La signification d’un commandement de payer par voie d’huissier est le préalable nécessaire à toute procédure judiciaire de loyer impayé devant le tribunal d’instance. Un état de la dette locative est remis au locataire en main propre avec une mise en demeure de la régulariser sous 2 mois. À l’issue de ce délai, le bailleur est en droit de missionner de nouveau l’huissier pour délivrer au locataire une assignation en paiement.

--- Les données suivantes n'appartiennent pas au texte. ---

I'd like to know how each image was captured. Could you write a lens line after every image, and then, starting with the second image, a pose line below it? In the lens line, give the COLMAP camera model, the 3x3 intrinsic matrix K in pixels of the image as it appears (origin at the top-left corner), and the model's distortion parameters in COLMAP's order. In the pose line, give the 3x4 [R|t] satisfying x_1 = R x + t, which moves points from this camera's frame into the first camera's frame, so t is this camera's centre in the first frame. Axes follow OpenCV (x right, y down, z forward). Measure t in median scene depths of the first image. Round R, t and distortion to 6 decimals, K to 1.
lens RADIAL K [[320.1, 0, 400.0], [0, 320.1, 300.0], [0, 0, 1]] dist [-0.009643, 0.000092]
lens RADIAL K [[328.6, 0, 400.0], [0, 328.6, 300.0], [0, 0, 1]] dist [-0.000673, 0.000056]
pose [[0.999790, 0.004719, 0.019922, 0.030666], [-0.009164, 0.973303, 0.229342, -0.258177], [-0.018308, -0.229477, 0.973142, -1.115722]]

Si le loyer est garanti par une caution solidaire, le propriétaire peut appliquer la même procédure au garant.

B. Envisager l’expulsion

Il est utile d’aborder plus particulièrement la question de l’expulsion. En effet, il s’agit d’un aspect délicat de la relation contractuelle entre le bailleur et le locataire compte tenu de ses incidences sur le plan humain.

La question « combien doit-on cumuler de loyers impayés avant de pouvoir lancer une expulsion » est souvent posée. Or, l’expulsion ne dépend pas d’un montant prédéfini de dette locative mais de la présence de la clause résolutoire dans le bail. Celle-ci vous permet de savoir que faire face au loyer impayé : le juge d’instance, statuant en référé (c’est-à-dire selon une procédure rapide) se borne à constater sa mise en œuvre dès le premier impayé de loyer. Toutefois, la décision de demander l’expulsion par résiliation du bail doit être prise au moment du commandement de payer afin de pouvoir obtenir un jugement en ce sens. Mieux vaut donc disposer d’une décision d’expulsion quitte à ne pas l’exécuter que d’être obligé d’initier une nouvelle procédure qui prendra à nouveau plusieurs mois.

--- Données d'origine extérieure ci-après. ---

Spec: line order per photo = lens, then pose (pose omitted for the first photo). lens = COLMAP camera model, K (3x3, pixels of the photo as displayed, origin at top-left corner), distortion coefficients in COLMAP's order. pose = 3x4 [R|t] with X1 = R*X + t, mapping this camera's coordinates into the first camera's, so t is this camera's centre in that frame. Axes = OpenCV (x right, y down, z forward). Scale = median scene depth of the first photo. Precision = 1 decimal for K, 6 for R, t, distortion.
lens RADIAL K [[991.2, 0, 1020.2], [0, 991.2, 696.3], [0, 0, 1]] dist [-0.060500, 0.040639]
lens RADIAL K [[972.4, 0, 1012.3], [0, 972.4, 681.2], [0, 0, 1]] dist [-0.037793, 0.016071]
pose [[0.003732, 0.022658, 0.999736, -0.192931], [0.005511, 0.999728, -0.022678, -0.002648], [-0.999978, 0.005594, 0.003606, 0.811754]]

4. Actionner son aide pour loyer impayé

Dans l’éventualité où le locataire ne serait plus solvable, le propriétaire a la possibilité de solliciter de l’aide pour être indemnisé de son loyer impayé.

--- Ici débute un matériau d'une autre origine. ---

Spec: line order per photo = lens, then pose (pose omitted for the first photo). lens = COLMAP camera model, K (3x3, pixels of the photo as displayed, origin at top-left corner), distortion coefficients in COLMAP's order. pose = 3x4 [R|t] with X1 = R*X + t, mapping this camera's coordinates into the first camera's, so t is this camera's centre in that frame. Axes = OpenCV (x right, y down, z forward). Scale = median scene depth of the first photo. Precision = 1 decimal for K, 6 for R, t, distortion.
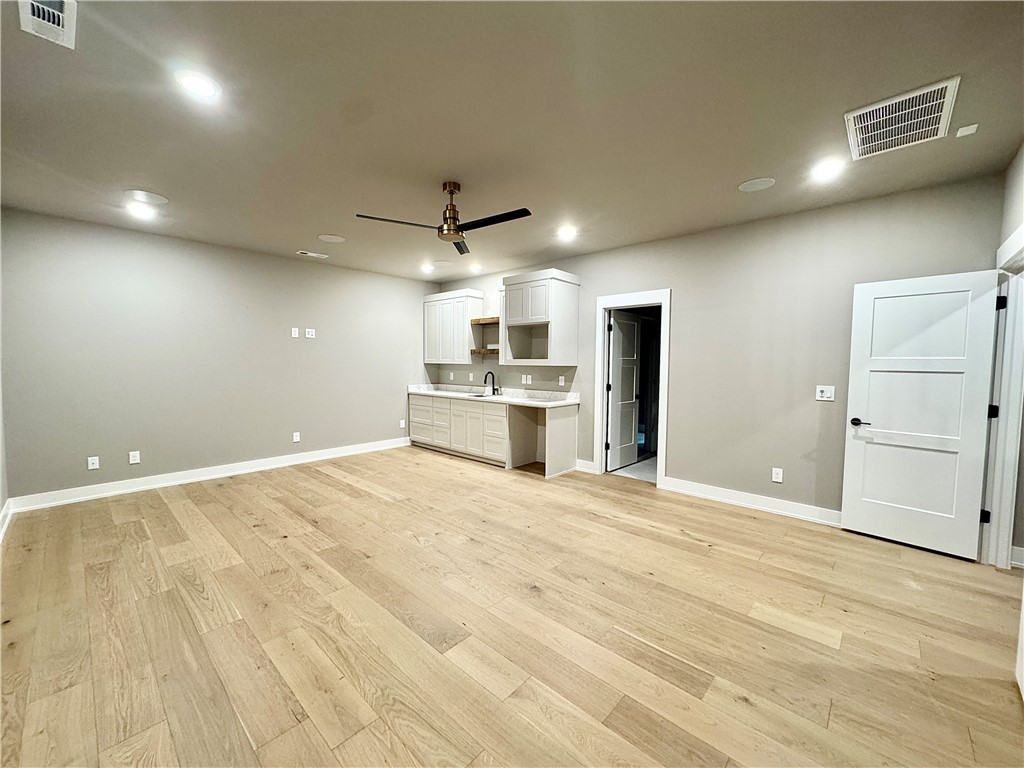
lens RADIAL K [[407.3, 0, 511.7], [0, 407.3, 385.0], [0, 0, 1]] dist [-0.004637, 0.000132]
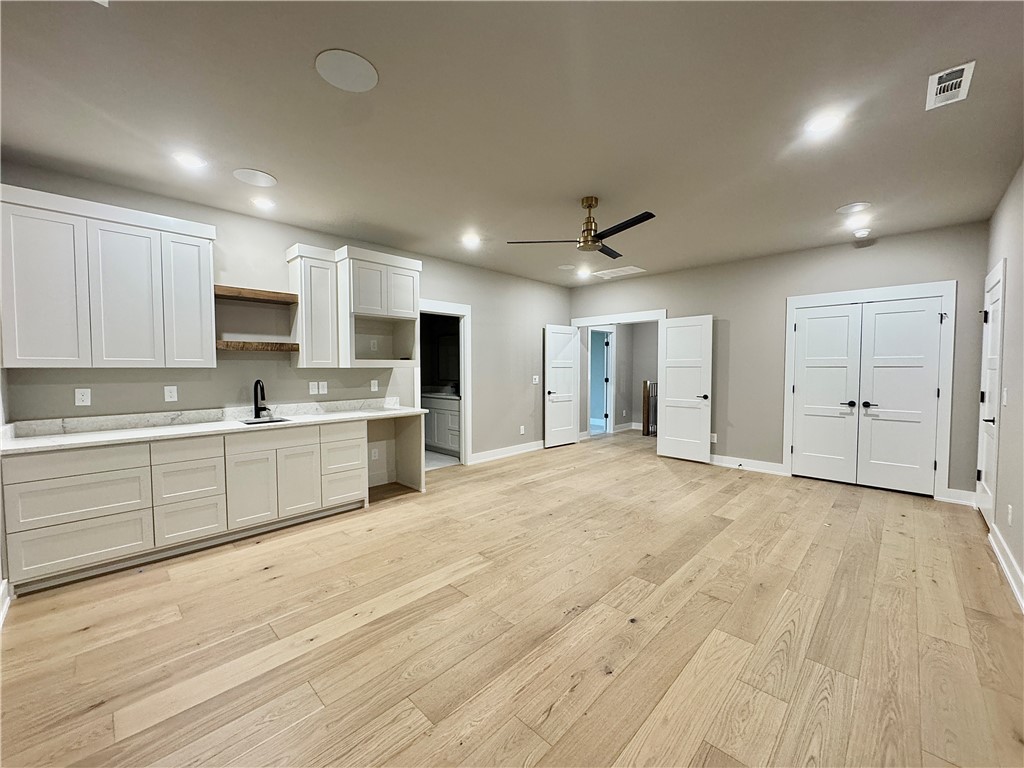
lens RADIAL K [[407.3, 0, 511.7], [0, 407.3, 385.0], [0, 0, 1]] dist [-0.004637, 0.000132]
pose [[0.030084, -0.052843, 0.998150, -1.005414], [0.059800, 0.996908, 0.050975, -0.052767], [-0.997757, 0.058156, 0.033151, 0.954690]]
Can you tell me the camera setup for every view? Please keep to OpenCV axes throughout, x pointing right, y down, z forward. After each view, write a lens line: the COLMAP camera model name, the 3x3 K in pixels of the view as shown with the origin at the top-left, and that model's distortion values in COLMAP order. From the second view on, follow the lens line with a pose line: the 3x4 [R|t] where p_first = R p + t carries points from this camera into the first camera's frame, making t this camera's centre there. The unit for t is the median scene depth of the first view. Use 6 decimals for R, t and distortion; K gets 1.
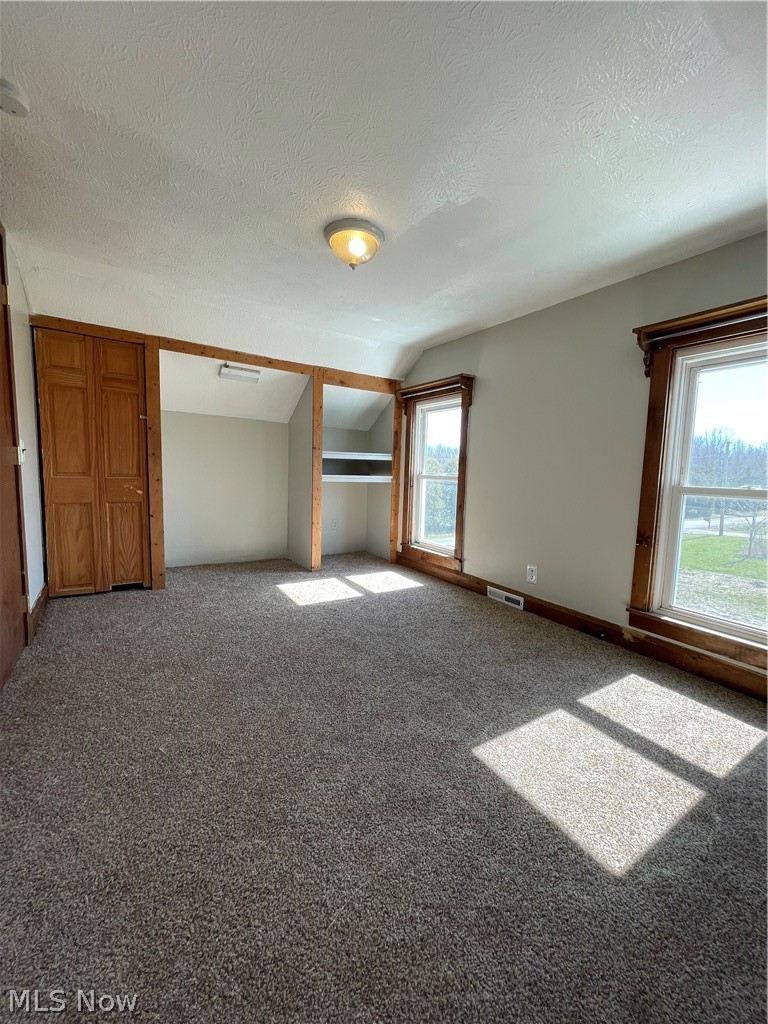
lens RADIAL K [[406.2, 0, 382.5], [0, 406.2, 508.6], [0, 0, 1]] dist [0.001451, -0.004076]
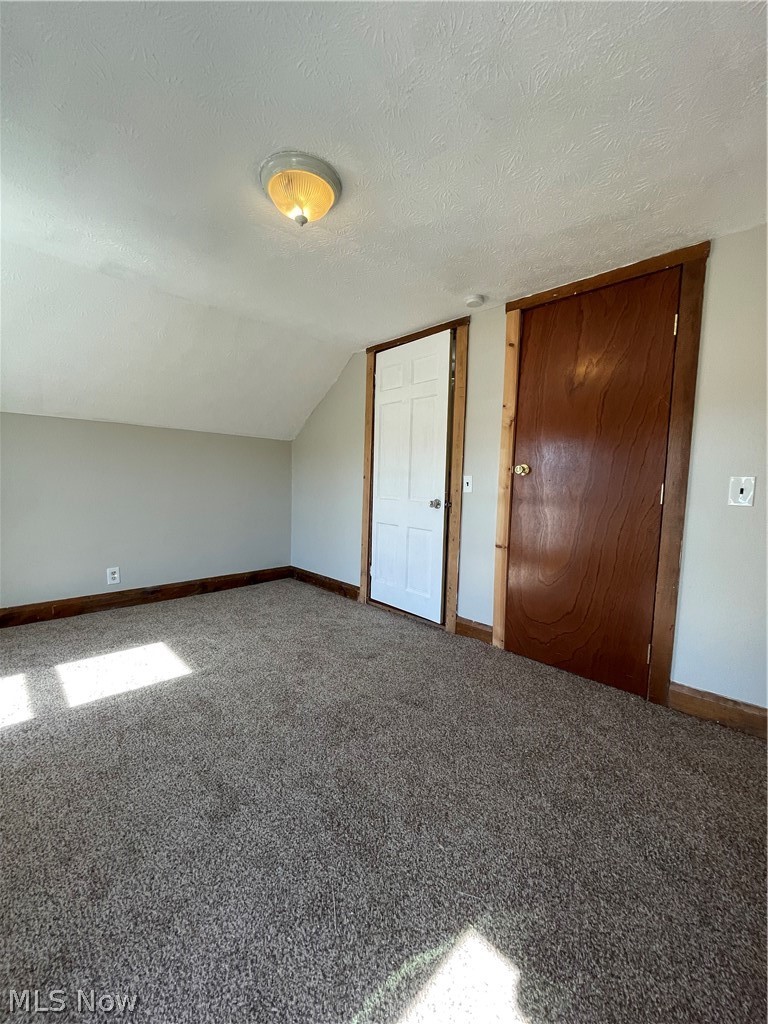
lens RADIAL K [[406.2, 0, 382.5], [0, 406.2, 508.6], [0, 0, 1]] dist [0.001451, -0.004076]
pose [[-0.976534, -0.040566, -0.211506, -0.054906], [-0.075458, 0.984292, 0.159609, -0.130995], [0.201709, 0.171823, -0.964256, 1.240134]]
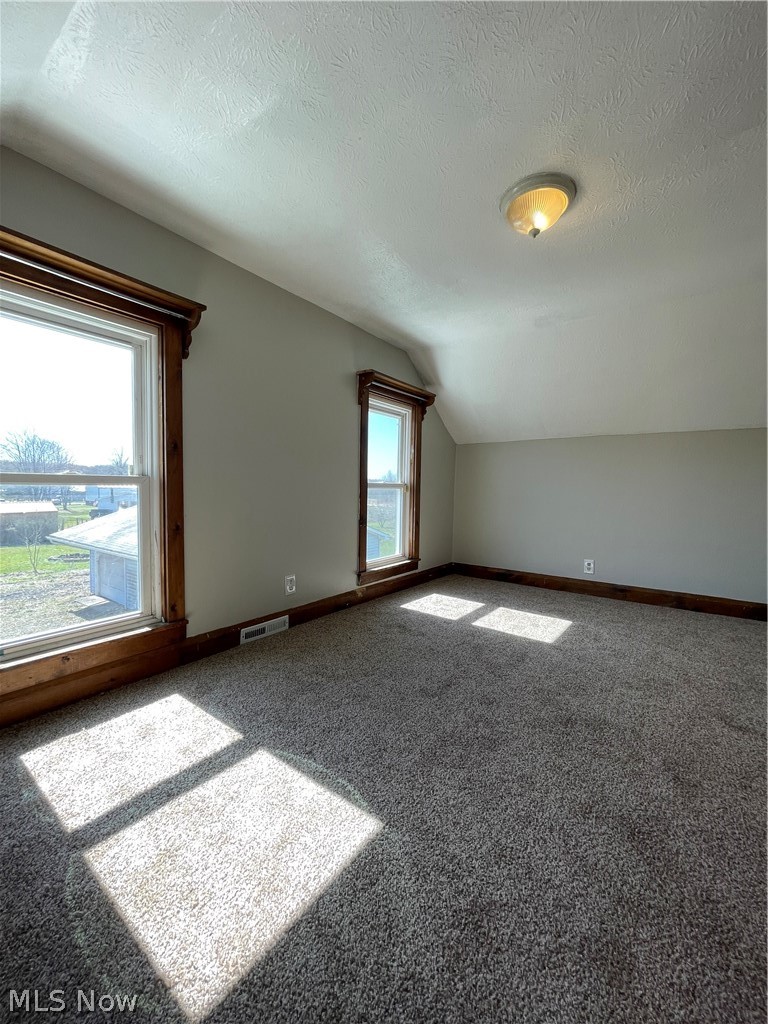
lens RADIAL K [[406.2, 0, 382.5], [0, 406.2, 508.6], [0, 0, 1]] dist [0.001451, -0.004076]
pose [[-0.358799, -0.078190, 0.930134, -0.530678], [0.069288, 0.991505, 0.110077, -0.090746], [-0.930839, 0.103943, -0.350334, 1.105954]]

A. Faire jouer son assurance loyer impayé

La première protection que le bailleur peut prendre est l’assurance de loyer impayé. Il s’agit d’un contrat souscrit auprès d’un assureur dont le coût et les garanties sont librement définies. Néanmoins les conditions pour être indemnisé par l’assurance de loyer impayé sont assez similaires selon les contrats. La déclaration de sinistre doit être accompagnée des justificatifs de relance et de commandement de payer. Nous n’aborderons pas ici les conditions relatives à l’éligibilité du locataire afin d’être certain de percevoir les versements.

B. Se tourner vers son garant de location

Le bailleur a également la possibilité d’exiger que son locataire propose un garant lors de la signature du bail. Celui-ci, en signant un acte de caution solidaire, s’engage à se substituer au locataire dans le paiement de ses dettes locatives. Cette garantie de loyer impayé est nettement moins formelle que l’assurance. Il vous est tout à fait possible de le contacter dès le premier retard de paiement ou si vous pressentez que la situation risque de durer : il aura en effet tout intérêt à ce que le locataire soit à jour de ses loyers et pourra trouver une solution !

Dans l’éventualité où la situation ne s’améliore pas après que le garant soit informé, vous devez lui adresser le même commandement de payer qu’au locataire pour le joindre à la procédure de loyer impayé que vous entendez lancer.

Nouveau call-to-action

Que faire en cas de loyer impayé ? La première chose est certainement communiquer ! Discuter, échanger, chercher une résolution amiable, sont autant d’occasions de faire en sorte que la situation rentre rapidement dans l’ordre. Si malgré la meilleure volonté ce n’est malheureusement le cas, il existe des solutions pour vous aider à vous sortir de cette situation dans les meilleures conditions.